Aine O’Dwyer and Han Bennink
Cafe Oto, London
A brilliantly unlikely musical encounter took place in Dalston, East London last week. Standing on the stone floor of the Cafe Oto before a packed house was the sculpted form of a beautiful wooden harp, next to an unremarkable set of drums. These were the instruments of the Limerick-born harpist Aine O' Dwyer, and the octogenarian Dutch free drummer, Han Bennink, who as a young man in the 60s had played and recorded with legendary U. S. saxophonists Dexter Gordon and Ben Webster, and had been the drummer on Eric Dolphy's last date in 1964, in Hilversum, Holland.
Bennink introduced the session by saying that he had never played with a harpist before, while O' Dwyer smiled, her head leaning warmly against the upright of her harp.
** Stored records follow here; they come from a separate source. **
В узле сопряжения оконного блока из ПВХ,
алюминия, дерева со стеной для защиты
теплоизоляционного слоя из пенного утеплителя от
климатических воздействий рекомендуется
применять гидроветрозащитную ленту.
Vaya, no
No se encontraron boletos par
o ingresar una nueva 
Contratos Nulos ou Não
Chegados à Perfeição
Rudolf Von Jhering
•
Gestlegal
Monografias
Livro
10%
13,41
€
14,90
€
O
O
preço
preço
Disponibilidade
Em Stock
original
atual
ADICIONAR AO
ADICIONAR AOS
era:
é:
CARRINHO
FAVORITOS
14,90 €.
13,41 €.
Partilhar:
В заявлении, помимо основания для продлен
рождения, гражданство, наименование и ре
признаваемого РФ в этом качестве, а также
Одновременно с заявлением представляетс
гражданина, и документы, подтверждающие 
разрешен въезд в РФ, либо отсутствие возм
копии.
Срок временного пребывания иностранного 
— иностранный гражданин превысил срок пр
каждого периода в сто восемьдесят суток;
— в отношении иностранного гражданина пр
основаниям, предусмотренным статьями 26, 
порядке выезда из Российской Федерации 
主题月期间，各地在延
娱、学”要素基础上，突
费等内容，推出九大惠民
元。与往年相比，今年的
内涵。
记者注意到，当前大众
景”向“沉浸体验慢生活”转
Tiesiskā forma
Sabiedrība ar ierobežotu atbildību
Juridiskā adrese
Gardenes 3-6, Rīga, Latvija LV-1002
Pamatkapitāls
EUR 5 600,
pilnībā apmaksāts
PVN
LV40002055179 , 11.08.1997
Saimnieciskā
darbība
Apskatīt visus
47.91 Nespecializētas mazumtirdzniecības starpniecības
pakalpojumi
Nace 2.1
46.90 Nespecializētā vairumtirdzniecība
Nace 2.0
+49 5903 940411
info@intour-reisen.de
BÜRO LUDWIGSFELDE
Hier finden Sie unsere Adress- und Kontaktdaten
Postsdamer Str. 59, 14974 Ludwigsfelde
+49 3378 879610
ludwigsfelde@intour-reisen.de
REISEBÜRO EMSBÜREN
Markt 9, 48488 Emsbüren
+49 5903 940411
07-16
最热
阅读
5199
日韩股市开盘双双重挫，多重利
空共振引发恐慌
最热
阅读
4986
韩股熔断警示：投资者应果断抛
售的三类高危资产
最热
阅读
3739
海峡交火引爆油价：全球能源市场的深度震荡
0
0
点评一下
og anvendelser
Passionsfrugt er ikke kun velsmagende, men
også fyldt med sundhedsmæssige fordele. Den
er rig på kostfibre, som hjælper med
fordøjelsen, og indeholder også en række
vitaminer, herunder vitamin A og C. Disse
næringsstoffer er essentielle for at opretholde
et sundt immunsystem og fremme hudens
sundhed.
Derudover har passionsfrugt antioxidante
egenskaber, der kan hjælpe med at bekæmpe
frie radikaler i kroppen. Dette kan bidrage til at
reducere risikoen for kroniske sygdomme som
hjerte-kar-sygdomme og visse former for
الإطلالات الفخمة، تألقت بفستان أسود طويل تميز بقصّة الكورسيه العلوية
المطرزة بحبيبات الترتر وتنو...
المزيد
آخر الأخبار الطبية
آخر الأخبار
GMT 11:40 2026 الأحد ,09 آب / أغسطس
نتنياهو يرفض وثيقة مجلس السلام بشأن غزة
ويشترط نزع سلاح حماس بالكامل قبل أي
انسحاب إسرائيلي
What followed was a unique sequence of improvised chamber jazz pieces, with Bennink's toms and rattling snares making undercurrents of forthright rhythms. He drummed his knees and struck a drumstick clenched between his teeth with another, while O' Dwyer played softly, sometimes singing wordlessly above Bennink's percussive perturbations, sometimes stroking her strings so wistfully, you thought it was a lullaby she was making for those mothers and children outside pushing their prams in the seething Hackney streets.
There was a parallel empathy to her astonishing April 2016 album, Music for Church Cleaners, recorded at St. Mark's Church, Islington, which included the sounds of women hoovering and sweeping around the pews, accompanying her playing of the church organ.
As she strummed and plucked the multiple strings of her harp, I was reminded of the song Minstrel Boy, written by Irishman Thomas Moore (1779 - 1852) which Paul Robeson used to sing, telling the story of the rebel harpist whose “songs were made for the pure and free, they will never sound in slavery”. With the insurgent drums of the veteran Bennink rumbling and crackling beside her, it was a musical tryst of astonishing free timbral spirits.